#### TASKS FOR THIS EXERCISE
[1] Please revise the block-and-pulley thread from "The Attempt at" to "UP as the positive direction)", putting "the hanging block" in place of "Block A".
[2] Carry the block-and-pulley thread forward from its last line.

#### TEXT EXCERPT
__________

Solve for Net Force on Block C: Homework Problem

[robkom]

Homework Statement

Block C (m = 4 kg) sits on a frictionless horizontal surface. Block B (of m = 2 kg) sits on top of block C, and is attached to a rope that runs over the massless
pulley as shown in the figure. Block A (m = 1 kg) hangs vertically from the rope. With
what horizontal force F must you push Block C so that block A rises with an upward
acceleration of a = 3 m/s²? All surfaces are frictionless.

(a) 12 N
(b) 47 N
(c) 59.8 N $\leftarrow$ This is apparently the correct answer
(d) 15.0 N
(e) None of the above

Figure:
http://www.freeimagehosting.net/t/28bdd.jpg

Homework Equations

Newton's Laws

The Attempt at a Solution

(Viewed as a system)
F = (m_A + m_B + m_C)a
F = (1 kg + 2 kg + 4 kg)a
F = (7 kg)a $\leftarrow$ I must find this acceleration to calculate the force

(From FBD of Block A - choosing UP as the positive direction)
m_Aa_a = T - m_Ag $\leftarrow$ Here, I am using a_a as the 3 m/s² acceleration of the two smaller blocks
T = m_Aa_a + m_Ag
T = (1 kg)(3 m/s²) + (1 kg)(9.8 m/s²)
T = 12.8 N

(From FBD of Block B - choosing RIGHT as the positive direction)
m_B(a - a_a) = T
a = (T + m_Ba_a) / m_B
a = (12.8 N + 6 N) / 2 kg
a = 9.4 m/s²

... Finally, plugging the acceleration into our first equation to find the force:
F = (7 kg)(9.4 m/s²)
F = 65.8 N

If 65.8 is not actually the correct answer, what am I doing wrong in my solution?

Thank you.

 

[ehild]

(Viewed as a system)
F = (m_A + m_B + m_C)a

It is wrong. There are two external forces: F and the weight of A, and the blocks do not move with the same acceleration.

Draw the whole FBD and write out Newton's second law for each block.

ehild

 

[robkom]

Thanks for the quick reply ehild.

Blocks C and A accelerate to the right at the same rate. And blocks A and B accelerate at the same rate. And when viewed as a system, the whole thing accelerates to the right at the same rate. No?

I don't understand how the weight of A is an external force. You mean the force that block A exerts on C (the action-reaction pair of forces)?


I tried it again, keeping in mind what you said, and now I got 47N, which is in the list of possible answers, but is not the correct one.

I drew full FBDs for each block and the system as a whole.

I got 1 equation for each block (for the sum of the forces in the x / horizontal direction) and added them together to get the following:

F_{C on A} + F - F_{A on C} + T = m_Aa + m_Ca + m_Ba_b
F = a(m_A + m_B + m_C) - 3m_B - T

From the FBD of block B:
a_b = T / m_B = 6.4 m/s²
(using 12.8 N for T)

__________

#### DATA SECTION

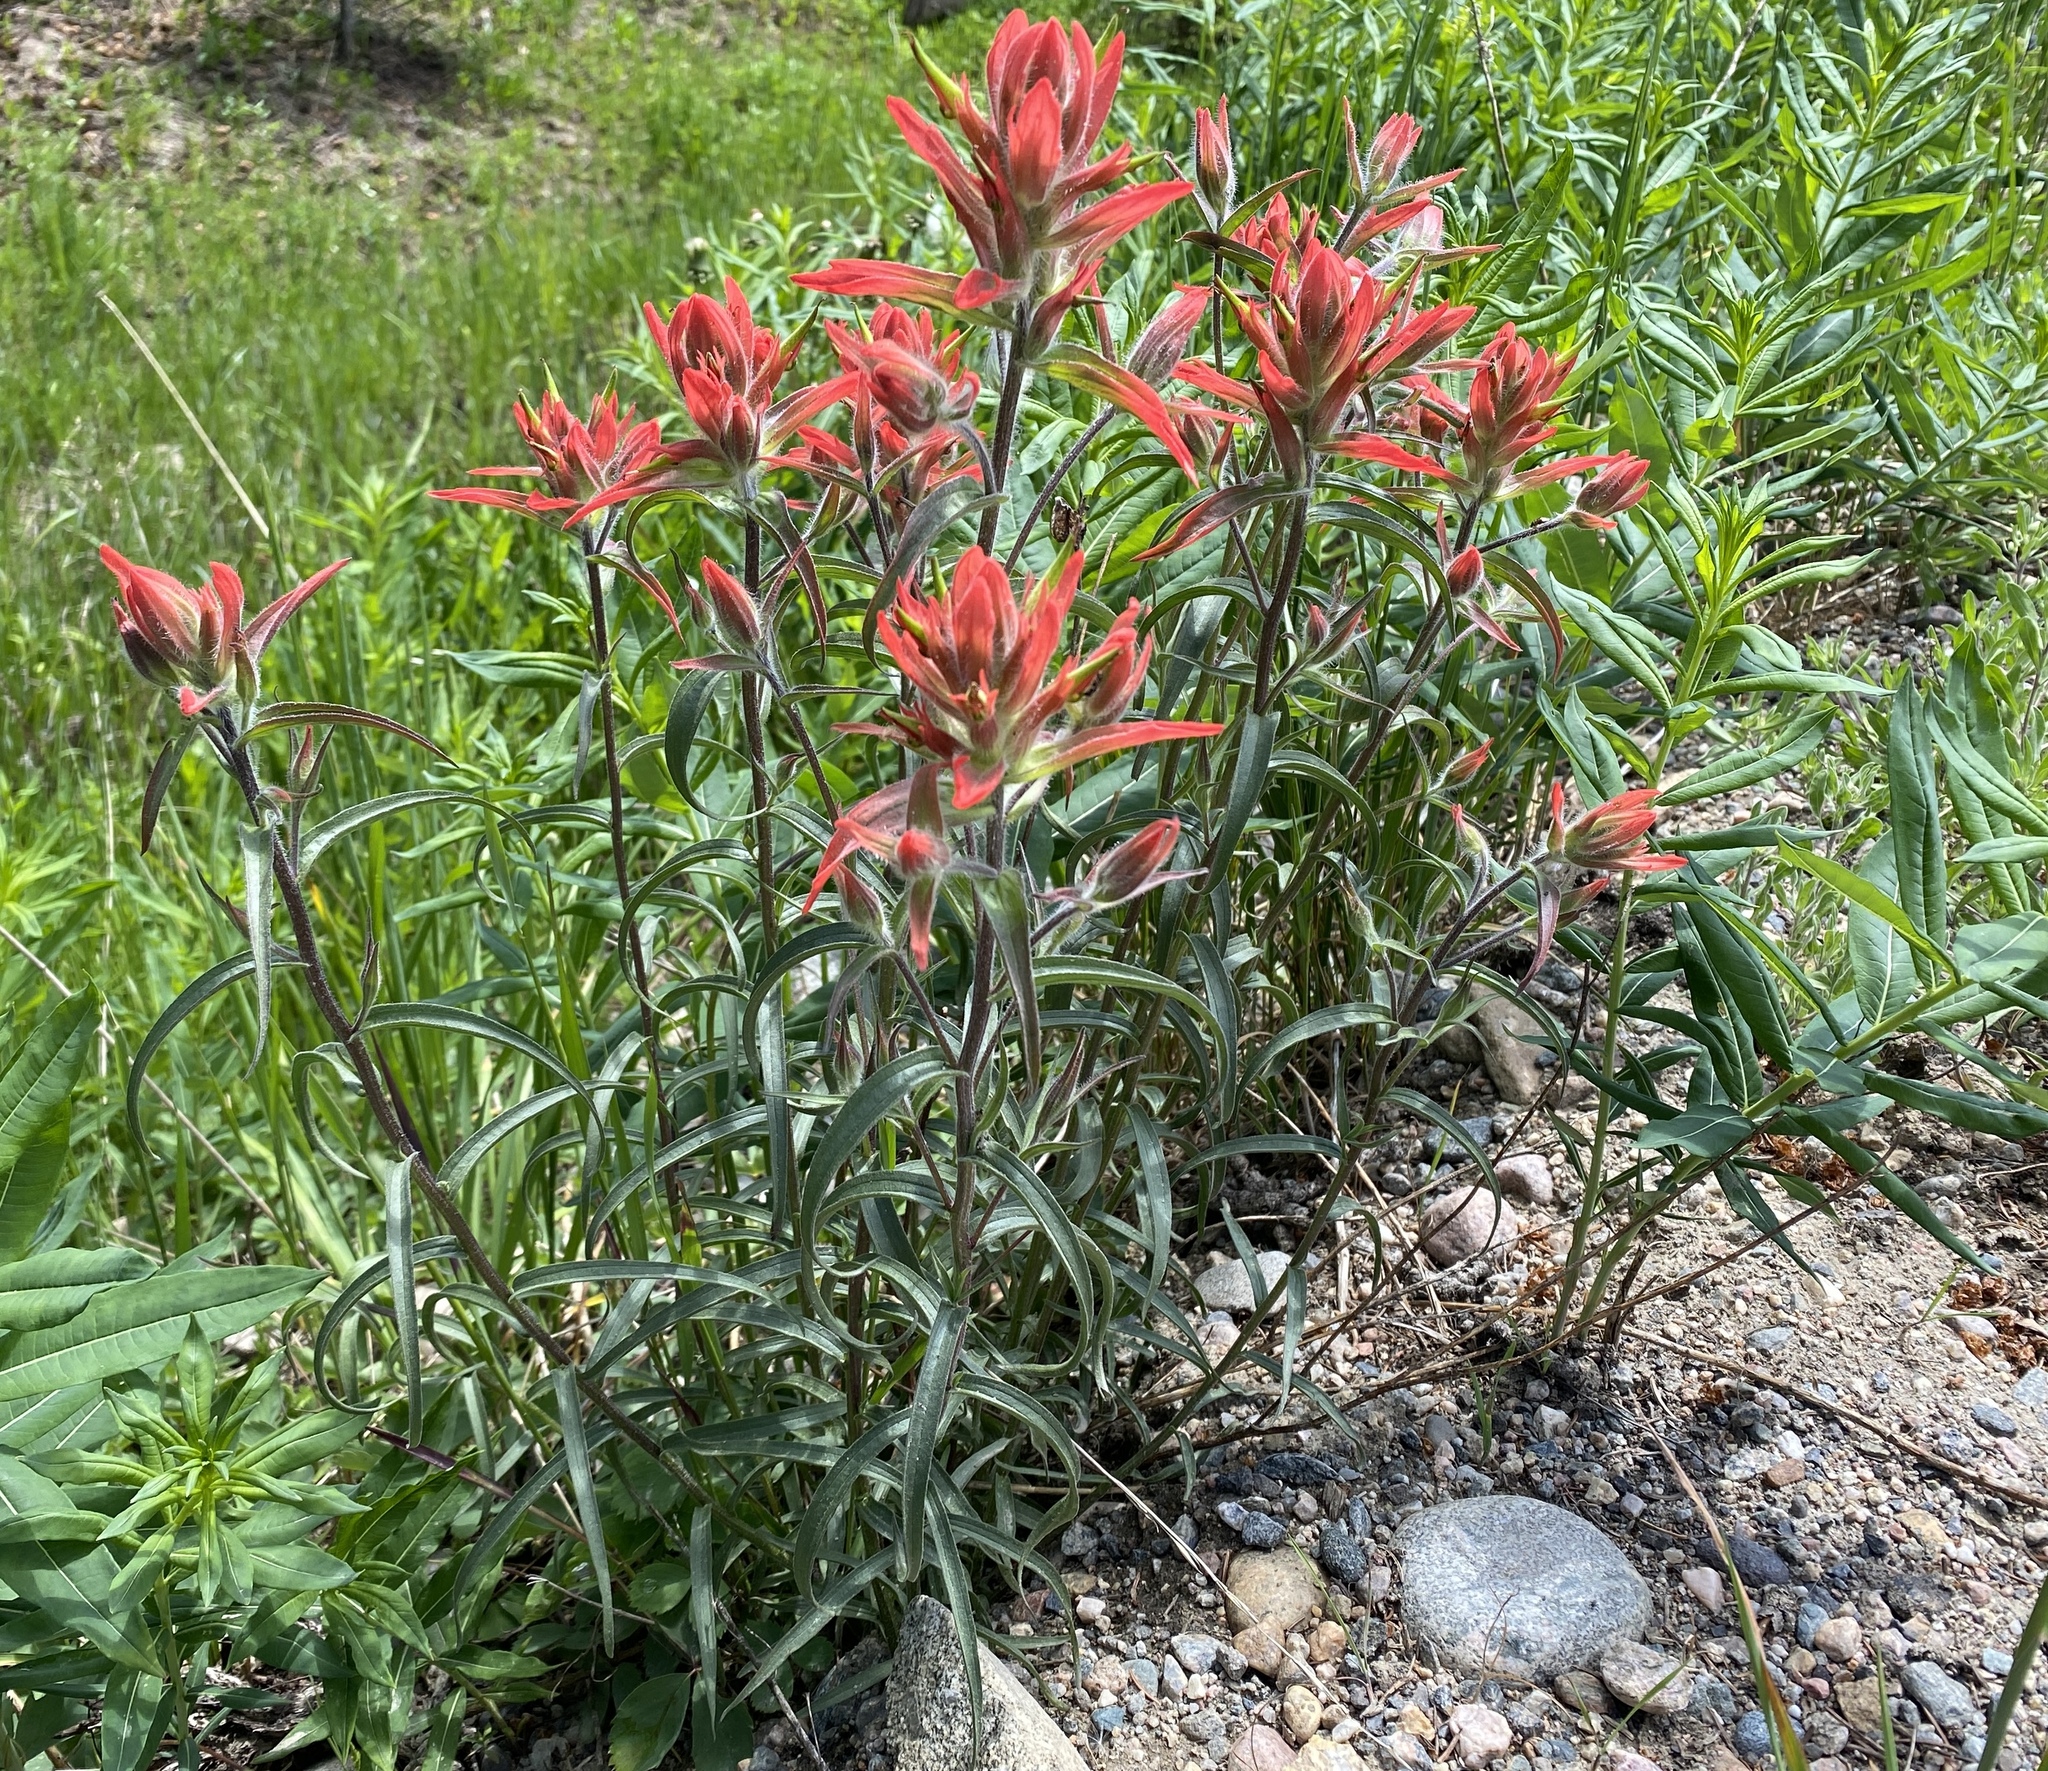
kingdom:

__________

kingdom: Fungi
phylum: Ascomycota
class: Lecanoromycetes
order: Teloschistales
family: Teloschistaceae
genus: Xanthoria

__________

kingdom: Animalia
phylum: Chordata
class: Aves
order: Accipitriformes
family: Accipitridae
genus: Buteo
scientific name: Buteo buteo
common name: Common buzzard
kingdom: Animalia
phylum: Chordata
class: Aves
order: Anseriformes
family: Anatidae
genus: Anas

__________

#### ANSWER SET
[1]
The Attempt at a Solution

(Viewed as a system)
F = (m_A + m_B + m_C)a
F = (1 kg + 2 kg + 4 kg)a
F = (7 kg)a $\leftarrow$ I must find this acceleration to calculate the force

(From FBD of the hanging block - choosing UP as the positive direction)

[2]
I then used this:
a_b = a - 3 m/s² .. and substituted into the "master equation" at the top to find the force F.

What am I missing?

 

[ehild]

Blocks C and A accelerate to the right at the same rate. And blocks A and B accelerate at the same rate. And when viewed as a system, the whole thing accelerates to the right at the same rate. No?

No. B accelerates with 3 m/s² with respect to C backwards. So its acceleration is a_c-3.

I don't understand how the weight of A is an external force. You mean the force that block
A exerts on C (the action-reaction pair of forces)?

The weight of A is the force the Earth exerts on A. The Earth is not part of the system, so gravity is an external force. The action-reaction pair between A and C is internal force.

I tried it again, keeping in mind what you said, and now I got 47N, which is in the list of possible answers, but is not the correct one.

I drew full FBDs for each block and the system as a whole.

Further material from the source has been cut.